If you're like me these days, when you see a story involving the Bloc, you might yawn a little bit and gloss over it. Is it more infighting in the sovereignty movement, things not moving fast enough, yadda yadda. But this one from the weekend could make waves: "Fonds publics: Gilles Duceppe dans l'embarras." (Translation) La Presse ran a blockbuster of a story, pardon the pun, which could prove serious.
Apparently party personnel were paid, over many years, with parliamentary funds that were not to be used for partisan purposes. The sum involved is said to be about $1,000,000. If the Bloc (or Duceppe) has to repay that sum, it's not going to be that easy. There is legal advice being sought at the internal Commons committee that governs these issues. It should also be noted that Duceppe states that everything was done properly, on advice.
Nevertheless, Duceppe has been forced to back away from any intention of moving in on the PQ leadership of Pauline Marois, something he had just stepped up in recent weeks. So what incredible timing that La Presse story on Saturday had. Can you say intrigue with a capital i?
What does this mean in Quebec? The Bloc might be in more trouble than they already are, financially. They take a real credibility hit due to the severity of these allegations. They always seem to have made a strong moral appeal to their cause and that is punctured. Further, there seems to be a rift in the party. Daniel Paille fired the Duceppe holdover staff at issue on becoming leader in early December and the La Presse report became public a month later at a very well timed moment.
This is more fuel for the anti-politician mood in Quebec. In the wake of the Charest difficulties, it will likely add to public cynicism.
Pauline Marois is probably left to solidify her PQ leadership now, but given how weakened she's become, her principal rival Duceppe exiting in this manner might not make a difference to her fortunes. Charest might benefit if the PQ continue to reel, particularly if it truly becomes a two way race toward a 2013 election now. The ADQ has just folded itself into the CAQ, showing that the forces of change are still on the move in the province, manifesting themselves in the form of the CAQ.

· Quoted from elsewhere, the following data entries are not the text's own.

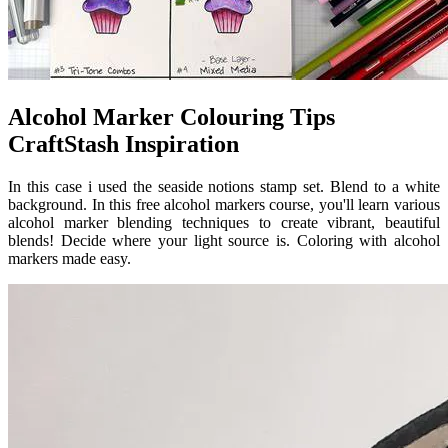
Alcohol Marker Colouring Tips
CraftStash Inspiration
In this case i used the seaside notions stamp set. Blend to a white
background. In this free alcohol markers course, you'll learn various
alcohol marker blending techniques to create vibrant, beautiful
blends! Decide where your light source is. Coloring with alcohol
markers made easy.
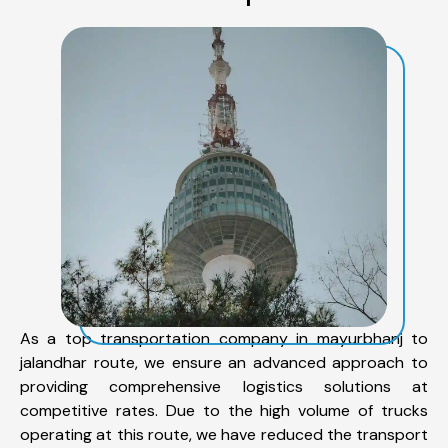
As a top transportation company in mayurbhanj to
jalandhar route, we ensure an advanced approach to
providing comprehensive logistics solutions at
competitive rates. Due to the high volume of trucks
operating at this route, we have reduced the transport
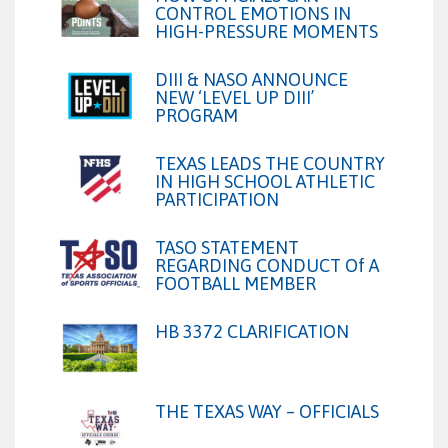
CONTROL EMOTIONS IN
HIGH-PRESSURE MOMENTS
DIII & NASO ANNOUNCE
NEW ‘LEVEL UP DIII’
PROGRAM
TEXAS LEADS THE COUNTRY
IN HIGH SCHOOL ATHLETIC
PARTICIPATION
TASO STATEMENT
REGARDING CONDUCT Of A
FOOTBALL MEMBER
HB 3372 CLARIFICATION
THE TEXAS WAY – OFFICIALS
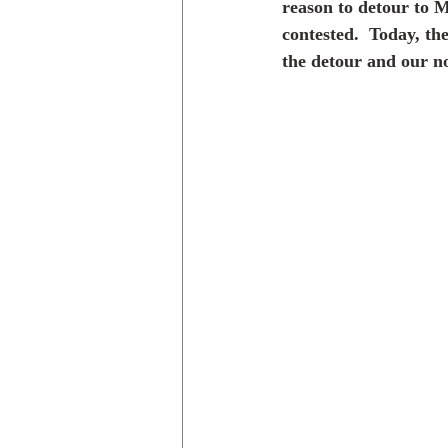
reason to detour to M
contested.  Today, th
the detour and our no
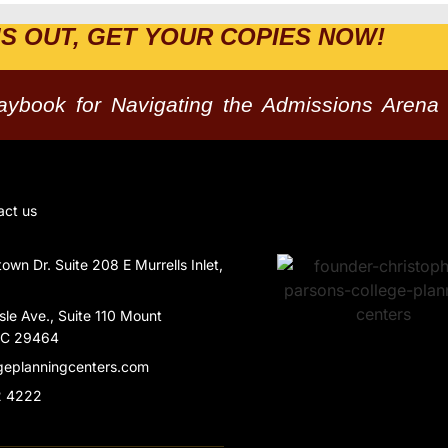
IS OUT, GET YOUR COPIES NOW!
laybook for Navigating the Admissions Arena
act us
wn Dr. Suite 208 E Murrells Inlet,
Isle Ave., Suite 110 Mount
SC 29464
geplanningcenters.com
2 4222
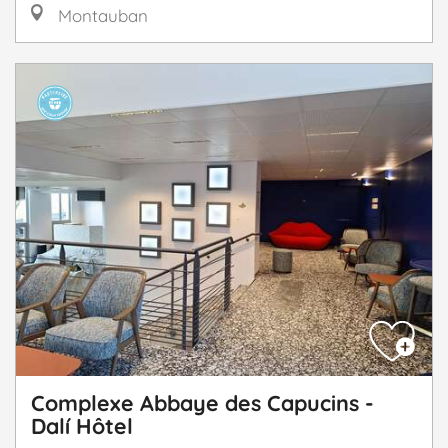
Montauban
Complexe Abbaye des Capucins -
Dalí Hôtel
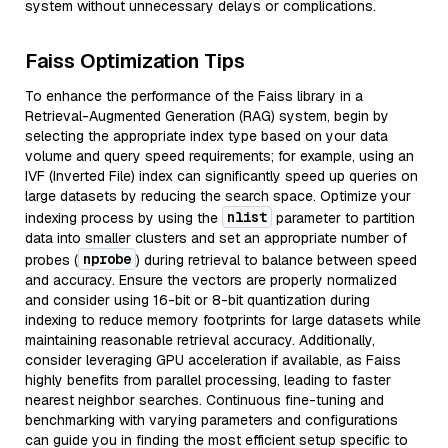
system without unnecessary delays or complications.
Faiss Optimization Tips
To enhance the performance of the Faiss library in a
Retrieval-Augmented Generation (RAG) system, begin by
selecting the appropriate index type based on your data
volume and query speed requirements; for example, using an
IVF (Inverted File) index can significantly speed up queries on
large datasets by reducing the search space. Optimize your
nlist
indexing process by using the
parameter to partition
data into smaller clusters and set an appropriate number of
nprobe
probes (
) during retrieval to balance between speed
and accuracy. Ensure the vectors are properly normalized
and consider using 16-bit or 8-bit quantization during
indexing to reduce memory footprints for large datasets while
maintaining reasonable retrieval accuracy. Additionally,
consider leveraging GPU acceleration if available, as Faiss
highly benefits from parallel processing, leading to faster
nearest neighbor searches. Continuous fine-tuning and
benchmarking with varying parameters and configurations
can guide you in finding the most efficient setup specific to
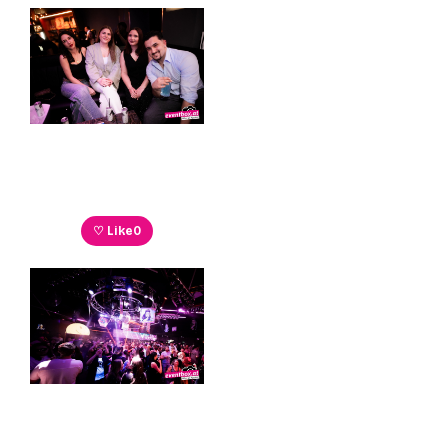
♡ Like
0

Federally in Quebec, we see these continued troubles for the Bloc, we saw the floor crosser from the NDP. Then, this week, we see the Conservatives doing a bit of a circular firing squad thing where a Conservative organizer decried the lack of attention by the party in the province and noted "...there is an opportunity for the Liberals to retake a fair bit of ground in the province,particularly if the party goes through with the democratic renewal measures under consideration at its convention." Well, Liberals have taken some of those steps, i.e., the supporters resolution and possibly with a few policy measures that will be of interest to Quebecers (marijuana legalization, preferential balloting).
So many moving pieces! Lots going on in that province, no easy answers or conclusions. Situation: fluid.